## Exercise brief
Without the pictures, can you quote each line below exactly?
──────
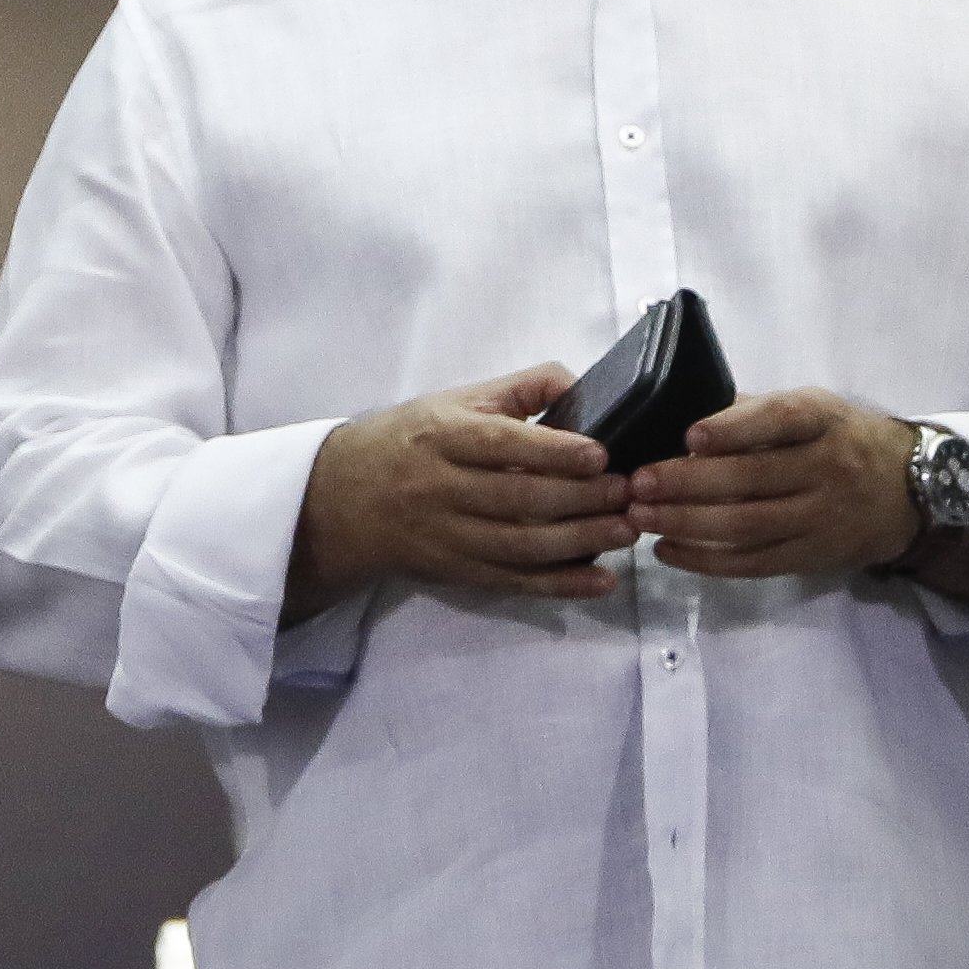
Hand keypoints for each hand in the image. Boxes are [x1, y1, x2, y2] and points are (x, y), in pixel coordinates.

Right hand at [286, 365, 637, 617]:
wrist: (340, 498)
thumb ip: (518, 389)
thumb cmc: (408, 440)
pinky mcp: (455, 570)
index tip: (600, 455)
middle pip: (516, 498)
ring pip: (519, 545)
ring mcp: (446, 534)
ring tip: (625, 530)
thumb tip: (581, 383)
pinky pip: (512, 581)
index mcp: (441, 436)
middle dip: (580, 499)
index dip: (552, 451)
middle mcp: (439, 487)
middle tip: (628, 493)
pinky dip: (559, 585)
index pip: (500, 444)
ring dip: (579, 542)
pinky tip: (600, 580)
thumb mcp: (453, 401)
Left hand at [630, 390, 918, 577]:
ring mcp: (823, 518)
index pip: (782, 420)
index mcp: (824, 421)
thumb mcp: (811, 409)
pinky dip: (706, 560)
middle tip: (637, 483)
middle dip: (688, 482)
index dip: (736, 428)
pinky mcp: (813, 556)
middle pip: (753, 478)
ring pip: (747, 525)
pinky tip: (667, 550)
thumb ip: (752, 412)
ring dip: (687, 523)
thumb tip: (675, 413)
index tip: (689, 436)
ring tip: (639, 517)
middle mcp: (828, 468)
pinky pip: (755, 563)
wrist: (910, 491)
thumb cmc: (841, 439)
──────
## Task result
Hand keypoints for each hand in the image. Boxes are [x1, y1, x2, y2] and points are (x, y), in pixel coordinates.

Right hand at [286, 365, 637, 617]:
wrist: (340, 498)
thumb ip: (518, 389)
thumb cmc: (408, 440)
pinky mcp: (455, 570)
index tip: (600, 455)
middle pip: (516, 498)
ring pip: (519, 545)
ring mcp: (446, 534)
ring tip: (625, 530)
thumb tip: (581, 383)
pinky pip: (512, 581)
index mcp: (441, 436)
middle dip: (580, 499)
index dip: (552, 451)
middle mcp: (439, 487)
middle tip: (628, 493)
pinky dip: (559, 585)
index pip: (500, 444)
ring dip: (579, 542)
pinky tip: (600, 580)
thumb mcp: (453, 401)
Left hand at [630, 390, 918, 577]:
ring mcp: (823, 518)
index pip: (782, 420)
index mcp: (824, 421)
thumb mcp: (811, 409)
pinky dip: (706, 560)
middle tip: (637, 483)
middle dip: (688, 482)
index dip: (736, 428)
pinky mcp: (813, 556)
middle pip: (753, 478)
ring pip: (747, 525)
pinky tip: (667, 550)
thumb ip: (752, 412)
ring dip: (687, 523)
thumb tip: (675, 413)
index tip: (689, 436)
ring tip: (639, 517)
middle mcp: (828, 468)
pinky pip: (755, 563)
wrist: (910, 491)
thumb cmc: (841, 439)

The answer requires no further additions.